My morning meeting with the Highlander herd triggered a boyhood memory. For the first ten years of my life our family lived on a farm in Michigan’s Upper Peninsula. A. H. Neece, my mother’s father, owned the place and kept a herd of 40 or 50 white faced Herefords. After first frost and as the north country settled in for winter, I recall the steamy exhale from the nostrils of those cattle as they pressed in tight around their feeding troughs.

If melancholic encounters are substantially sensate, they are also mysterious. For a moment we are exposed to a bit of real presence that draws us into a kind of time out of time. It may be a passing moment of ecstasy, fullness, or Spirit bearing witness to spirit but, living as we do beyond the Garden, it cannot last. “For now we see in a mirror dimly.” (1 Cor 13:12)

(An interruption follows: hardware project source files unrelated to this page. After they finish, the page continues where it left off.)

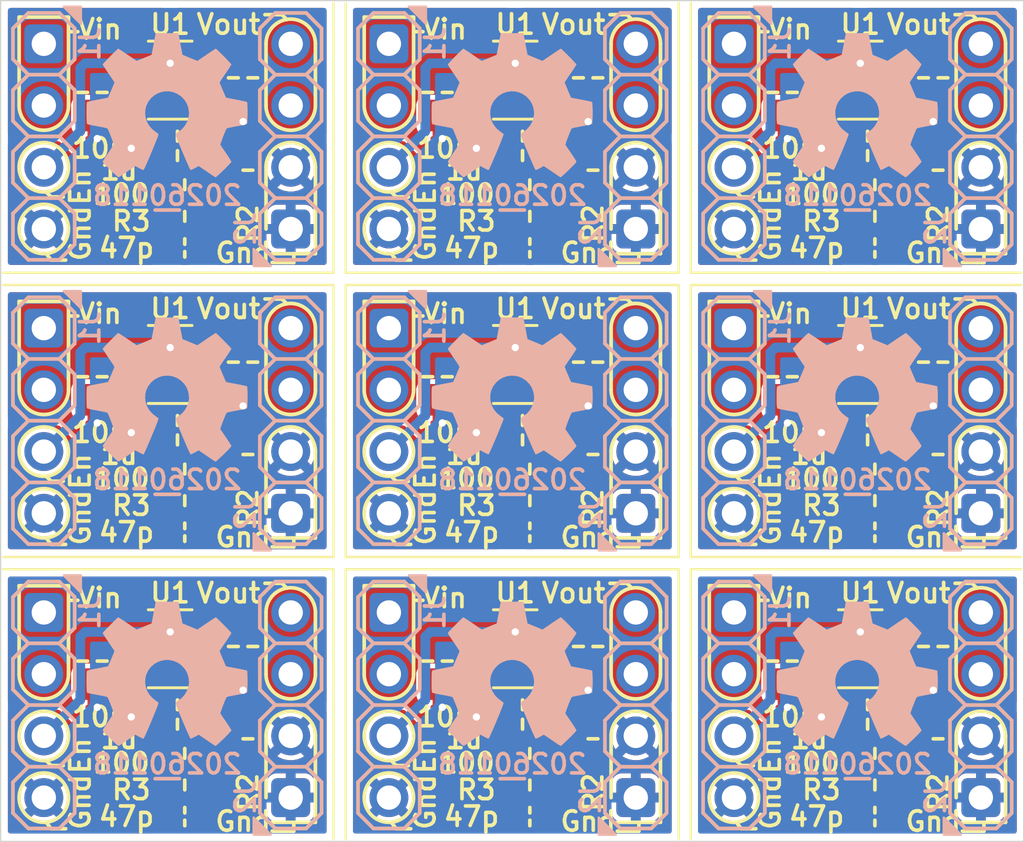
<source format=kicad_pcb>
(kicad_pcb
	(version 20241229)
	(generator "pcbnew")
	(generator_version "9.0")
	(general
		(thickness 1.67)
		(legacy_teardrops no)
	)
	(paper "A4")
	(layers
		(0 "F.Cu" mixed)
		(2 "B.Cu" mixed)
		(9 "F.Adhes" user "F.Adhesive")
		(11 "B.Adhes" user "B.Adhesive")
		(13 "F.Paste" user)
		(15 "B.Paste" user)
		(5 "F.SilkS" user "F.Silkscreen")
		(7 "B.SilkS" user "B.Silkscreen")
		(1 "F.Mask" user)
		(3 "B.Mask" user)
		(17 "Dwgs.User" user "User.Drawings")
		(19 "Cmts.User" user "User.Comments")
		(21 "Eco1.User" user "User.Eco1")
		(23 "Eco2.User" user "User.Eco2")
		(25 "Edge.Cuts" user)
		(27 "Margin" user)
		(31 "F.CrtYd" user "F.Courtyard")
		(29 "B.CrtYd" user "B.Courtyard")
		(35 "F.Fab" user)
		(33 "B.Fab" user)
		(39 "User.1" user)
		(41 "User.2" user)
		(43 "User.3" user)
		(45 "User.4" user)
		(47 "User.5" user)
		(49 "User.6" user)
		(51 "User.7" user)
		(53 "User.8" user)
		(55 "User.9" user)
	)
	(setup
		(stackup
			(layer "F.SilkS"
				(type "Top Silk Screen")
				(color "White")
				(material "Direct Printing")
			)
			(layer "F.Paste"
				(type "Top Solder Paste")
			)
			(layer "F.Mask"
				(type "Top Solder Mask")
				(color "Green")
				(thickness 0.025)
				(material "Liquid Ink")
				(epsilon_r 3.7)
				(loss_tangent 0.029)
			)
			(layer "F.Cu"
				(type "copper")
				(thickness 0.035)
			)
			(layer "dielectric 1"
				(type "core")
				(color "FR4 natural")
				(thickness 1.55)
				(material "FR4")
				(epsilon_r 4.6)
				(loss_tangent 0.035)
			)
			(layer "B.Cu"
				(type "copper")
				(thickness 0.035)
			)
			(layer "B.Mask"
				(type "Bottom Solder Mask")
				(color "Green")
				(thickness 0.025)
				(material "Liquid Ink")
				(epsilon_r 3.7)
				(loss_tangent 0.029)
			)
			(layer "B.Paste"
				(type "Bottom Solder Paste")
			)
			(layer "B.SilkS"
				(type "Bottom Silk Screen")
				(color "White")
				(material "Direct Printing")
			)
			(copper_finish "HAL lead-free")
			(dielectric_constraints no)
		)
		(pad_to_mask_clearance 0)
		(allow_soldermask_bridges_in_footprints no)
		(tenting front back)
		(pcbplotparams
			(layerselection 0x00000000_00000000_55555555_5755f5ff)
			(plot_on_all_layers_selection 0x00000000_00000000_00000000_00000000)
			(disableapertmacros no)
			(usegerberextensions no)
			(usegerberattributes yes)
			(usegerberadvancedattributes yes)
			(creategerberjobfile yes)
			(dashed_line_dash_ratio 12.000000)
			(dashed_line_gap_ratio 3.000000)
			(svgprecision 6)
			(plotframeref no)
			(mode 1)
			(useauxorigin no)
			(hpglpennumber 1)
			(hpglpenspeed 20)
			(hpglpendiameter 15.000000)
			(pdf_front_fp_property_popups yes)
			(pdf_back_fp_property_popups yes)
			(pdf_metadata yes)
			(pdf_single_document no)
			(dxfpolygonmode yes)
			(dxfimperialunits yes)
			(dxfusepcbnewfont yes)
			(psnegative no)
			(psa4output no)
			(plot_black_and_white yes)
			(sketchpadsonfab no)
			(plotpadnumbers no)
			(hidednponfab no)
			(sketchdnponfab yes)
			(crossoutdnponfab yes)
			(subtractmaskfromsilk no)
			(outputformat 1)
			(mirror no)
			(drillshape 1)
			(scaleselection 1)
			(outputdirectory "")
		)
	)
	(net 0 "")
	(net 1 "/VIN")
	(net 2 "/EN")
	(net 3 "/GND")
	(net 4 "/VOUT")
	(net 5 "/VCC")
	(net 6 "/FB")
	(footprint "SquantorCapacitor:C_0603" (layer "F.Cu") (at 55.978 41.878))
	(footprint "SquantorResistor:R_0603_hand" (layer "F.Cu") (at 44.378 26.978 90))
	(footprint "SquantorCapacitor:C_0603" (layer "F.Cu") (at 41.778 53.578))
	(footprint "SquantorResistor:R_0603_hand" (layer "F.Cu") (at 27.578 28.878))
	(footprint "SquantorCapacitor:C_0805+0603" (layer "F.Cu") (at 23.778 23.778 -90))
	(footprint "SquantorResistor:R_0603_hand" (layer "F.Cu") (at 30.178 38.678 90))
	(footprint "SquantorIC:SOT23-6-HAND" (layer "F.Cu") (at 26.978 46.678 180))
	(footprint "SquantorResistor:R_0603_hand" (layer "F.Cu") (at 58.578 26.978 90))
	(footprint "SquantorCapacitor:C_0805+0603" (layer "F.Cu") (at 58.378 23.178 90))
	(footprint "SquantorResistor:R_0603_hand" (layer "F.Cu") (at 44.378 38.678 90))
	(footprint "SquantorCapacitor:C_0603" (layer "F.Cu") (at 27.578 30.178))
	(footprint "SquantorResistor:R_0603_hand" (layer "F.Cu") (at 41.778 39.278))
	(footprint "SquantorIC:SOT23-6-HAND" (layer "F.Cu") (at 41.178 34.978 180))
	(footprint "SquantorCapacitor:C_0805+0603" (layer "F.Cu") (at 52.178 47.178 -90))
	(footprint "SquantorCapacitor:C_0805+0603" (layer "F.Cu") (at 23.778 35.478 -90))
	(footprint "SquantorCapacitor:C_0805+0603" (layer "F.Cu") (at 37.978 23.778 -90))
	(footprint "SquantorCapacitor:C_0603" (layer "F.Cu") (at 27.578 53.578))
	(footprint "SquantorIC:SOT23-6-HAND" (layer "F.Cu") (at 55.378 23.278 180))
	(footprint "SquantorResistor:R_0603_hand" (layer "F.Cu") (at 58.578 50.378 90))
	(footprint "SquantorResistor:R_0603_hand" (layer "F.Cu") (at 30.178 26.978 90))
	(footprint "SquantorIC:SOT23-6-HAND" (layer "F.Cu") (at 55.378 34.978 180))
	(footprint "SquantorIC:SOT23-6-HAND" (layer "F.Cu") (at 26.978 23.278 180))
	(footprint "SquantorCapacitor:C_0603" (layer "F.Cu") (at 41.778 41.878))
	(footprint "SquantorResistor:R_0603_hand" (layer "F.Cu") (at 41.778 27.578))
	(footprint "SquantorResistor:R_0603_hand" (layer "F.Cu") (at 41.778 52.278))
	(footprint "SquantorCapacitor:C_0805+0603" (layer "F.Cu") (at 44.178 23.178 90))
	(footprint "SquantorIC:SOT23-6-HAND" (layer "F.Cu") (at 41.178 46.678 180))
	(footprint "SquantorCapacitor:C_0805+0603" (layer "F.Cu") (at 27.278 49.378 180))
	(footprint "SquantorIC:SOT23-6-HAND" (layer "F.Cu") (at 55.378 46.678 180))
	(footprint "SquantorCapacitor:C_0805+0603" (layer "F.Cu") (at 55.678 25.978 180))
	(footprint "SquantorResistor:R_0603_hand" (layer "F.Cu") (at 55.978 27.578))
	(footprint "SquantorCapacitor:C_0805+0603" (layer "F.Cu") (at 55.678 37.678 180))
	(footprint "SquantorCapacitor:C_0805+0603" (layer "F.Cu") (at 29.978 34.878 90))
	(footprint "SquantorCapacitor:C_0805+0603" (layer "F.Cu") (at 27.278 25.978 180))
	(footprint "SquantorCapacitor:C_0805+0603" (layer "F.Cu") (at 44.178 34.878 90))
	(footprint "SquantorResistor:R_0603_hand" (layer "F.Cu") (at 27.578 40.578))
	(footprint "SquantorCapacitor:C_0603" (layer "F.Cu") (at 41.778 30.178))
	(footprint "SquantorResistor:R_0603_hand" (layer "F.Cu") (at 55.978 28.878))
	(footprint "SquantorResistor:R_0603_hand" (layer "F.Cu") (at 55.978 39.278))
	(footprint "SquantorCapacitor:C_0805+0603" (layer "F.Cu") (at 23.778 47.178 -90))
	(footprint "SquantorIC:SOT23-6-HAND" (layer "F.Cu") (at 41.178 23.278 180))
	(footprint "SquantorResistor:R_0603_hand" (layer "F.Cu") (at 30.178 50.378 90))
	(footprint "SquantorCapacitor:C_0603" (layer "F.Cu") (at 27.578 41.878))
	(footprint "SquantorCapacitor:C_0805+0603" (layer "F.Cu") (at 52.178 23.778 -90))
	(footprint "SquantorResistor:R_0603_hand" (layer "F.Cu") (at 55.978 40.578))
	(footprint "SquantorResistor:R_0603_hand" (layer "F.Cu") (at 41.778 28.878))
	(footprint "SquantorCapacitor:C_0805+0603" (layer "F.Cu") (at 41.478 37.678 180))
	(footprint "SquantorCapacitor:C_0805+0603" (layer "F.Cu") (at 58.378 34.878 90))
	(footprint "SquantorCapacitor:C_0805+0603" (layer "F.Cu") (at 44.178 46.578 90))
	(footprint "SquantorResistor:R_0603_hand" (layer "F.Cu") (at 55.978 50.978))
	(footprint "SquantorCapacitor:C_0805+0603" (layer "F.Cu") (at 37.978 47.178 -90))
	(footprint "SquantorCapacitor:C_0805+0603" (layer "F.Cu") (at 52.178 35.478 -90))
	(footprint "SquantorResistor:R_0603_hand" (layer "F.Cu") (at 41.778 40.578))
	(footprint "SquantorIC:SOT23-6-HAND"
		(layer "F.Cu")
		(uuid "bf566570-d3d9-4e95-80b6-f8af19143a32")
		(at 26.978 34.978 180)
		(descr "SOT-23 standard 6 pin")
		(tags "SOT-23-6")
		(property "Reference" "U1"
			(at 0 2.3 0)
			(layer "F.SilkS")
			(uuid "324dd52c-a403-4369-ac5d-ea565fc02887")
			(effects
				(font
					(size 0.8 0.8)
					(thickness 0.15)
				)
			)
		)
		(property "Value" "ETA7014"
			(at 0.8 2.3 0)
			(layer "F.Fab")
			(uuid "f8b2efc3-4af7-4294-ad73-dc374fa03bcf")
			(effects
				(font
					(size 0.8 0.8)
					(thickness 0.15)
				)
			)
		)
		(property "Datasheet" ""
			(at 0 0 0)
			(layer "F.Fab")
			(hide yes)
			(uuid "780eca8b-343d-48b7-91a2-7d967057e329")
			(effects
				(font
					(size 1.27 1.27)
					(thickness 0.15)
				)
			)
		)
		(property "Description" ""
			(at 0 0 0)
			(layer "F.Fab")
			(hide yes)
			(uuid "dbf71db7-f1fd-4da2-90db-92f78c19acaf")
			(effects
				(font
					(size 1.27 1.27)
					(thickness 0.15)
				)
			)
		)
		(path "/6c205cd3-9ceb-44f0-8aa3-1a4773c14880")
		(attr smd)
		(fp_line
			(start 0.9 -1.6)
			(end -0.9 -1.6)
			(stroke
				(width 0.12)
				(type solid)
			)
			(layer "F.SilkS")
			(uuid "20e860ad-ded0-46c3-9948-c8c4f228e57e")
		)
		(fp_line
			(start -0.9 1.61)
			(end 0.9 1.61)
			(stroke
				(width 0.12)
				(type solid)
			)
			(layer "F.SilkS")
			(uuid "51ecfbf8-d305-4e80-82a5-8994694588f0")
		)
		(fp_line
			(start -2.1 -1.8)
			(end -1.6 -1.8)
			(stroke
				(width 0.1)
				(type default)
			)
			(layer "F.SilkS")
			(uuid "5450472b-fb06-447c-86ec-92e2b1c73c4f")
		)
		(fp_line
			(start -2.1 -1.8)
			(end -2.1 -1.3)
			(stroke
				(width 0.1)
				(type default)
			)
			(layer "F.SilkS")
			(uuid "3dc1d6f1-d365-4801-8457-37c71a49ed81")
		)
		(fp_line
			(start 2.1 1.8)
			(end 2.1 -1.8)
			(stroke
				(width 0.05)
				(type solid)
			)
			(layer "F.CrtYd")
			(uuid "5eb1dcb4-7406-4c74-89ad-1e069d850b6b")
		)
		(fp_line
			(start 2.1 -1.8)
			(end -2.1 -1.8)
			(stroke
				(width 0.05)
				(type solid)
			)
			(layer "F.CrtYd")
			(uuid "6e9a9ab8-0fc0-4604-82c8-62ac0912f002")
		)
		(fp_line
			(start -2.1 1.8)
			(end 2.1 1.8)
			(stroke
				(width 0.05)
				(type solid)
			)
			(layer "F.CrtYd")
			(uuid "50aef33c-00ec-4bf5-a782-3eabdd7b82b6")
		)
		(fp_line
			(start -2.1 -1.8)
			(end -2.1 1.8)
			(stroke
				(width 0.05)
				(type solid)
			)
			(layer "F.CrtYd")
			(uuid "71e44e21-44db-4844-bad7-ded6ecc8a33d")
		)
		(fp_line
			(start 0.9 1.55)
			(end -0.9 1.55)
			(stroke
				(width 0.1)
				(type solid)
			)
			(layer "F.Fab")
			(uuid "c94c0ad3-6176-46a0-aad0-684cea40d977")
		)
		(fp_line
			(start 0.9 -1.55)
			(end 0.9 1.55)
			(stroke
				(width 0.
... [784276 chars truncated]
</source>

In closing, notice that these encounters—Lewis’s and my own—are something other than the kinds of spectacle that dominate our late modern world. Sehnsucht is not a staged performance, a crushing political victory, or a winning lottery ticket. Rather, it is an aesthetic encounter with the sublime, as our mind and spirit move in and out of rest, nurtured by a posture of attentiveness. It seems to me that one of art’s great labors is to sort out such things and string them together.

“Highlanders” is the first in a series of short essays on melancholy.

Notes:

[1] Sigmund Freud, “Mourning and Melancholia,” The Freud Reader, ed. Peter Gay (New York: W. W. Norton, 1988), 588.

[2] Kathleen Norris, Acedia & Me: A Marriage, Monks, and a Writer’s Life (New York: Riverhead, 2008), 24-25.

[3] C. S. Lewis, Surprised By Joy: The Shape of My Early Life (New York: Harcourt Brace Jovanovich, 1955), 7.

[4] Lewis, Pilgrim’s Regress, third edition(1933, London: William Collins, 2018), xiii.

[5] Lewis, “The Weight of Glory,” The Weight of Glory and Other Addresses (1949, Grand Rapids: Eerdmans, 1979), 42. This sermon was first preached and transcribed in 1941.

[6] Lewis, “The Weight of Glory,” 42.

The digital image of Evagrius Pontus is provided courtesy of Pitts Theology Library, Candler School of Theology, Emory University.